Listed RE Companies’ Values Soared By 30% In 2015
29 March 2016 – El Confidencial
(…). Colonial, Merlin, Hispania, Realia, Axiare and Lar, the six largest listed RE companies (in Spain), have been the drivers of the recovery that maligned the property sector until recently and, they are also, the major beneficiaries of the recent change of pace.
During the last year, these companies have been the value of their assets soar by between 25% and 30%, depending on whether one looks at their gross asset value (GAV) or net asset value (EPRA NAV). Although this spectacular rate of growth has been driven in large part by the commitments made by these companies to the recovery of the sector, in the form of lots of purchases, the data also reflects an improvement in the underlying valuations of many of their assets.
That positive trend has been felt most acutely in the segments in which these companies mainly operate, in other words, in the office, hotel and shopping centre segments, as well as the logistics business. By contrast, the residential and land segments have barely entered the portfolios of these companies.
As the table in the original article shows (see link below), the GAV or market value of the real estate investments made by these six companies increased by 25.7% last year, an improvement that in the case of Colonial was also seen in its stake in the French firm SFL, in the case of Merlin, in the purchase of Testa, and in the case of Hispania, in a leap driven by the consolidation of its hotel Socimi Bay, whilst in the case of Axiare and Lar (the latter publishes fair values), the figures simply reflect the high investment rate recorded last year.
But if we take the EPRA NAV as the reference indicator, which reflects the net value of the assets, in other words, which discounts the debt and excludes certain concepts that are not expected to materialise with certainty, we see that the improvement in valuations is even greater, reaching almost 30% on average (in the case of Realia, the NNAV value has been taken as that was the figure published).
Neverthless, this increase in asset values has not been reflected in the same proportion in the share prices of the companies. Although all of them recorded increases last year, and important milestones were reached, such as Merlin’s incorporation into the Ibex 35, the improvement in share prices fell a long way below the variations in the value of their assets.

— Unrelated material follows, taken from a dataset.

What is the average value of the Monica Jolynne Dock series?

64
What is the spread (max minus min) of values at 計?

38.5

The company that performed best on the stock exchange last year was Realia, whose share price shot up by 49%, thanks to the takeover war between Carlos Slim and Hispania to take control of the company. Despite losing the battle, the Socimi led by Concha Osácar and Fernando Gumuzio was, alongside Axiare, the next best performer on the stock market, closing 2015 with an increase of 20%; whilst the company led by Luis López de Herrera Oria recorded an increase of 21.9%. Meanwhile, Colonial’s share price rose by 16.3%; Merlin Properties was up by 15.1% and Lar España’s rose by 3%.

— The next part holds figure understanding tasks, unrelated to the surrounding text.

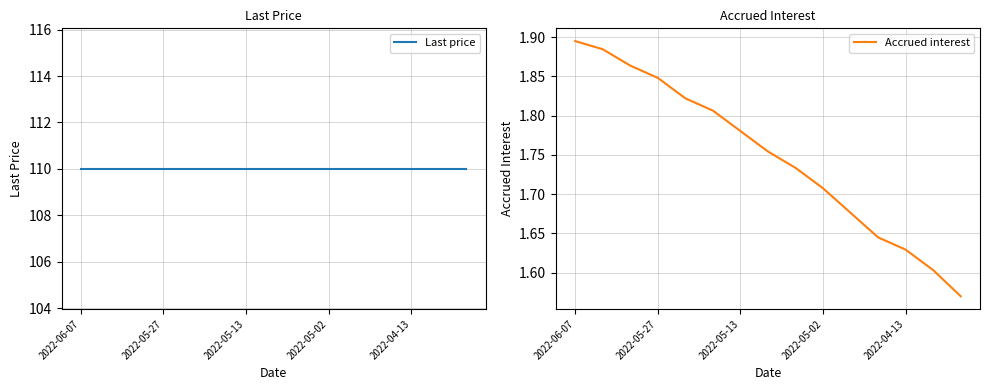

Which series has the widest spread of values?

Accrued interest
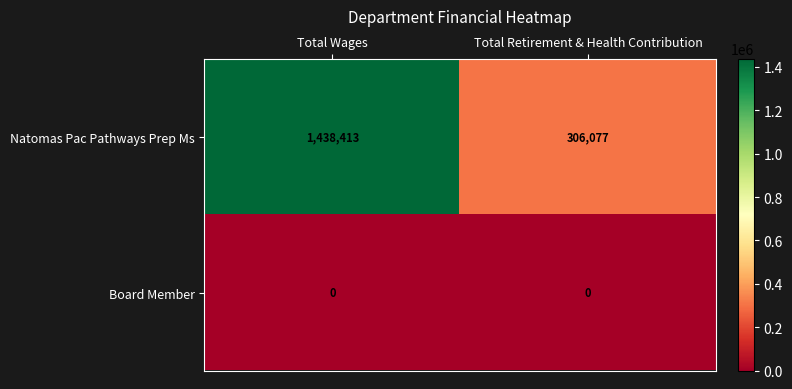

Reading right to left, what are all the values shown in this chart?

Natomas Pac Pathways Prep Ms: Total Retirement & Health Contribution=306077	Total Wages=1438413
Board Member: Total Retirement & Health Contribution=0	Total Wages=0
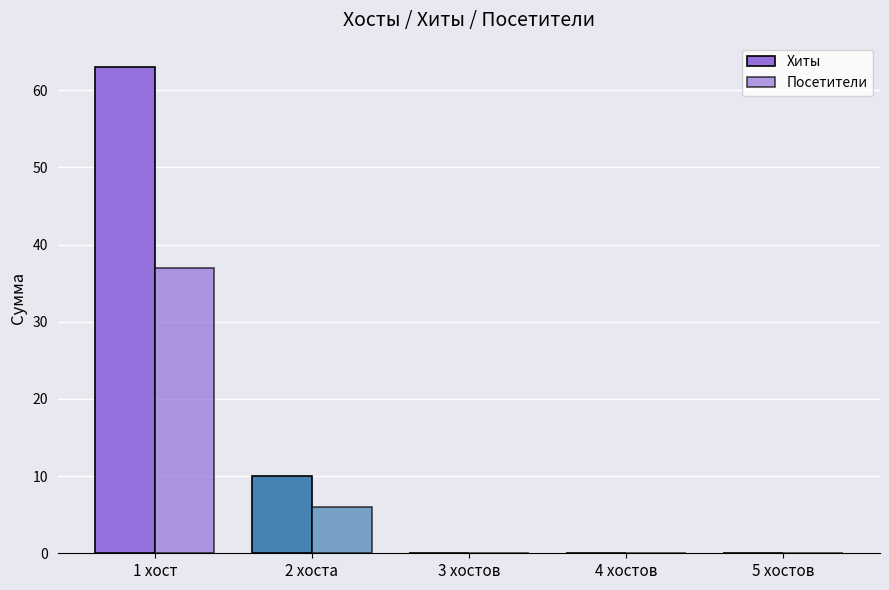

What position from the left is 1 хост?

1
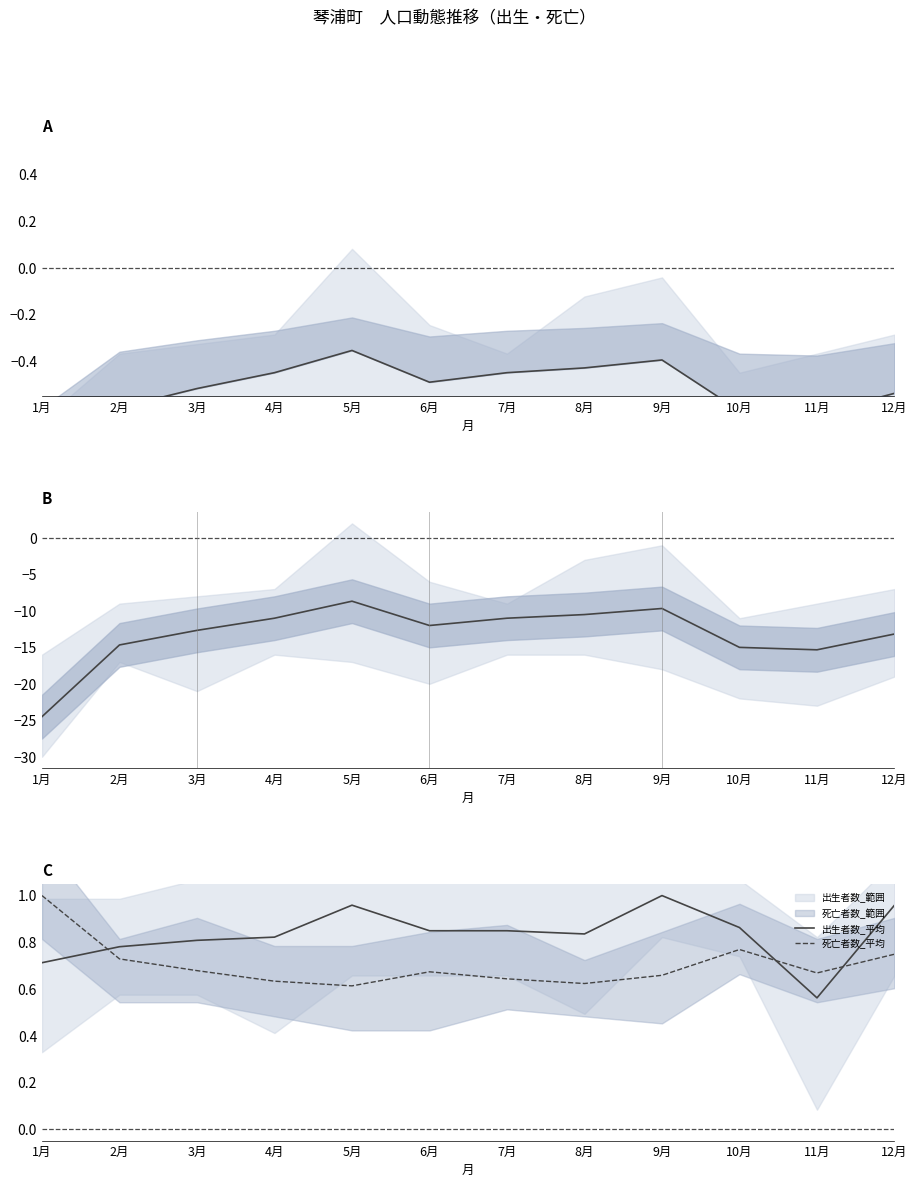

At which label does 増減_平均 first exceed -12?

4月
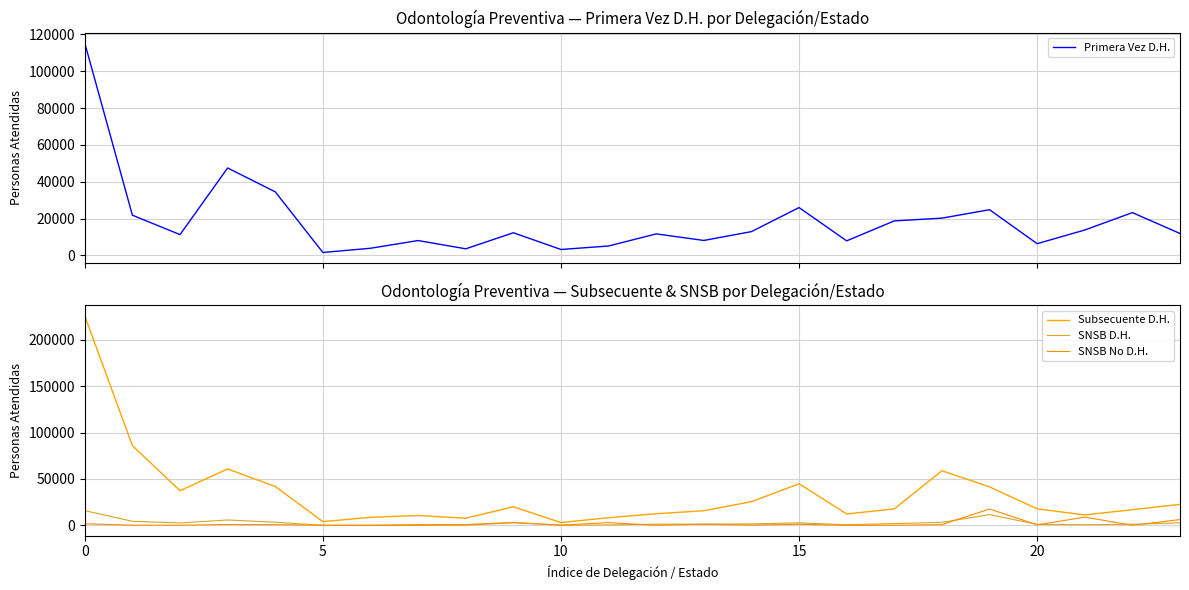

What is the highest value of the Primera Vez D.H. series?

115208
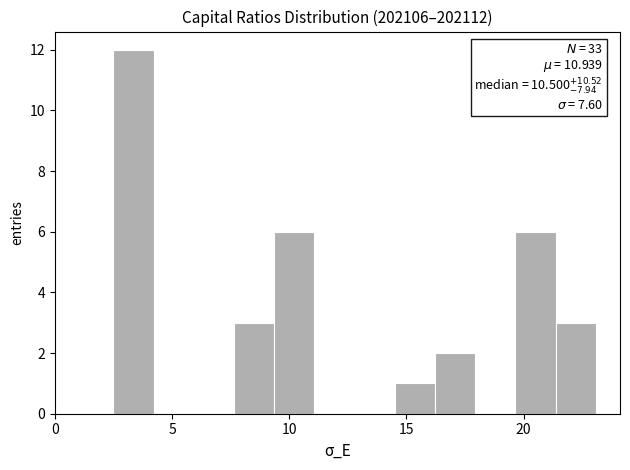

Around what value on the x-axis is the tallest bar? Give the approximate position of its centre, as read against the axis.

3.5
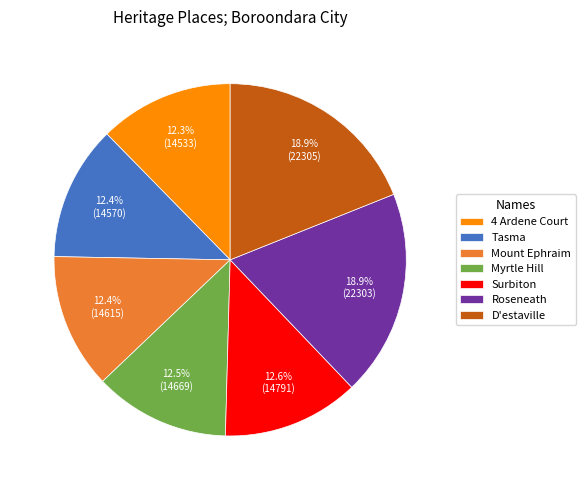

How many segments does this pie chart have?

7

Nevertheless, most of those gains have evaporated already this year, as the real estate companies have also suffered from the poor start to the year that has been seen on stock markets around the world. Almost all of them have recorded share price decreases during the first quarter, the only exceptions being the company led by Pere Viñolas, which has risen by 4.6%; and Realia, whose share price is being driven by a second takeover bid from Slim, and by the demands from Polygon to increase his offer of €0.80 per share. (…) According to the company’s own annual report, its NNAV per share amounts to €1.20.